Lima's traffic can be cantankerous, but if you're staying in the seaside Miraflores district, the restaurants are about a 20-minute stroll away. Otherwise, three of the best places to eat in the world are short cab rides from each other.
Astrid y Gastón
This is the haute cuisine spot that first put Peru in the top 50 rankings in 2011, thanks to chef-owner Gastón Acurio. He is a national hero in Peru who is beloved for La Mar, his international chain of cevicherias, and Acurio's name is seriously, and consistently, bandied about during every presidential election. (Acurio denies that he will run for political office.)

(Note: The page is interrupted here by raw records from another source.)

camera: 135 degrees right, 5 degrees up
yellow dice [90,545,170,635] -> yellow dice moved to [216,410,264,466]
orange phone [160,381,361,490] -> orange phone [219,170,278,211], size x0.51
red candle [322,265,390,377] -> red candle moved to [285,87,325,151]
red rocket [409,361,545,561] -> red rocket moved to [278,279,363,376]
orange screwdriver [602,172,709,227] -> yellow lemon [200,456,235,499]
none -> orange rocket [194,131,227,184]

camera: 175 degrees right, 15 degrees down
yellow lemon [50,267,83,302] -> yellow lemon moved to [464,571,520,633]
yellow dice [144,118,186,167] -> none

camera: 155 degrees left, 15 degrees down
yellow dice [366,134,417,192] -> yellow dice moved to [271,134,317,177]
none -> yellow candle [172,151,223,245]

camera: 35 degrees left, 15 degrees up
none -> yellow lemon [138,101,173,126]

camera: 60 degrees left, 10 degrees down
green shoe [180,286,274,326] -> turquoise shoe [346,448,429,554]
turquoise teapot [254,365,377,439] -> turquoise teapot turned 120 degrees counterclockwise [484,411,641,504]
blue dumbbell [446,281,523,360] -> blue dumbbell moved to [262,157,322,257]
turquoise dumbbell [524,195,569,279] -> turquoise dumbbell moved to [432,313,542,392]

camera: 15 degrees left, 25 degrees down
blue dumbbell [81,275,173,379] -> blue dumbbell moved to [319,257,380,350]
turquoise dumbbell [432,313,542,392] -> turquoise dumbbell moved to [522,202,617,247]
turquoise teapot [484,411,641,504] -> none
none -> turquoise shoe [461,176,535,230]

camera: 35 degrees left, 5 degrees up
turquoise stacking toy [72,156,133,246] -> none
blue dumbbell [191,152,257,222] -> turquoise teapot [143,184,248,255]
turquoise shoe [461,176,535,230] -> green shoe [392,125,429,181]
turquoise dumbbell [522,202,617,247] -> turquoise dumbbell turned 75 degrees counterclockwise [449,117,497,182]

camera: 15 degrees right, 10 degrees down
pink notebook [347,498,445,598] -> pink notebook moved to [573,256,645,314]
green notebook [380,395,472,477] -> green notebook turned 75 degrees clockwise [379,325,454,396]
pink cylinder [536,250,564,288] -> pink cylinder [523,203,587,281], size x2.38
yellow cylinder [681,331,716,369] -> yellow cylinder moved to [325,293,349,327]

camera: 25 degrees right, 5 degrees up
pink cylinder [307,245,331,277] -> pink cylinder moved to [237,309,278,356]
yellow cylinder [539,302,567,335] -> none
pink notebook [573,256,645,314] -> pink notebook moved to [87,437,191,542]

Ensconced in a gorgeous old mansion in the exclusive San Isidro district, the restaurant's menu focuses on the country’s long history of intermingling cultures—indigenous pre-Columbian traditions, Spanish, Italian, Chinese, Lebanese, Japanese, and various other immigrant influxes.
The tasting menu might begin with what Acurio calls a "messy love affair," assorted amuse-bouches such as sea bass-stuffed empanadas and crab macarons, presented in a serving dish in the shape of a rumpled bed. The dozen or so savory courses that follow are a whimsical expedition through Lima's many migrant communities, including butter with a dollop of Andean honey; guinea pig prepared Peking duck style; tempura egg with lobster; and, at the end, a mighty box of chocolates made with local herbs and such delicacies as coca leaf.
At Maido, chef Mitsuharu Tsumura (nickname, Micha) pays tribute to the country's diverse food scene via visually arresting, delicious nikkei cuisine. Created by Peru's Japanese immigrants, this cooking style is one of the prime reasons this restaurant catapulted up the worldwide rankings (31 points in one year).
You can sit at Maido's sushi bar and have excellent raw fish as well as à la carte selections ranging from ramen to Japanese hot rice dishes. But the tasting menu is key: Micha's 200 Miles menu is a reference to the country’s reach into the Pacific Ocean and the exceptional marine bounty courtesy of cold Humboldt currents, with schools of anchovies, sardines, and mackerel and larger fish, such as tuna. Micha’s creations have a distinctly Peruvian slant—he mixes cream and corn into his ceviche; fashions soba noodles from cassava; and tops sea urchin risotto with avocado and grilled baby corn. It's a gorgeous showcase of nikkei creativity; every cuisine might wish for an ambassador like Micha.
This Miraflores-based destination is the brainchild of Virgilio Martínez Véliz, currently Peruvian cuisine's biggest food name and star of the new season of Netflix’s Chef’s Table. Its incredible centerpiece is a tasting menu arranged by the altitude at which local ingredients are produced—from sea level up 3,000 meters (10,000 feet) to the top of the Andes and back down to the Amazon on the other side of the mountains. The otherworldly dishes may include Andean potatoes redolent with intense muña mint and sprinkled with alpaca heart shavings (11,500 feet); forest "cotton," the fuzzy insides of the giant pacae bean (about 1,000 feet); and scallops transformed into a beautiful meringue-like crust served with super flavorful yellow rocoto peppers (sea level).
In the same way that elBulli's Ferran Adrià, Noma's René Redezepi, and Dan Barber of Blue Hill Stone Barns have expanded their influence by adding a broader philosophical context to their cooking, Martínez—with the help of his sister Malena—has begun what may be an annual conference on concerns about the environment and Peru’s indigenous peoples. After all, the best dishes are food for thought.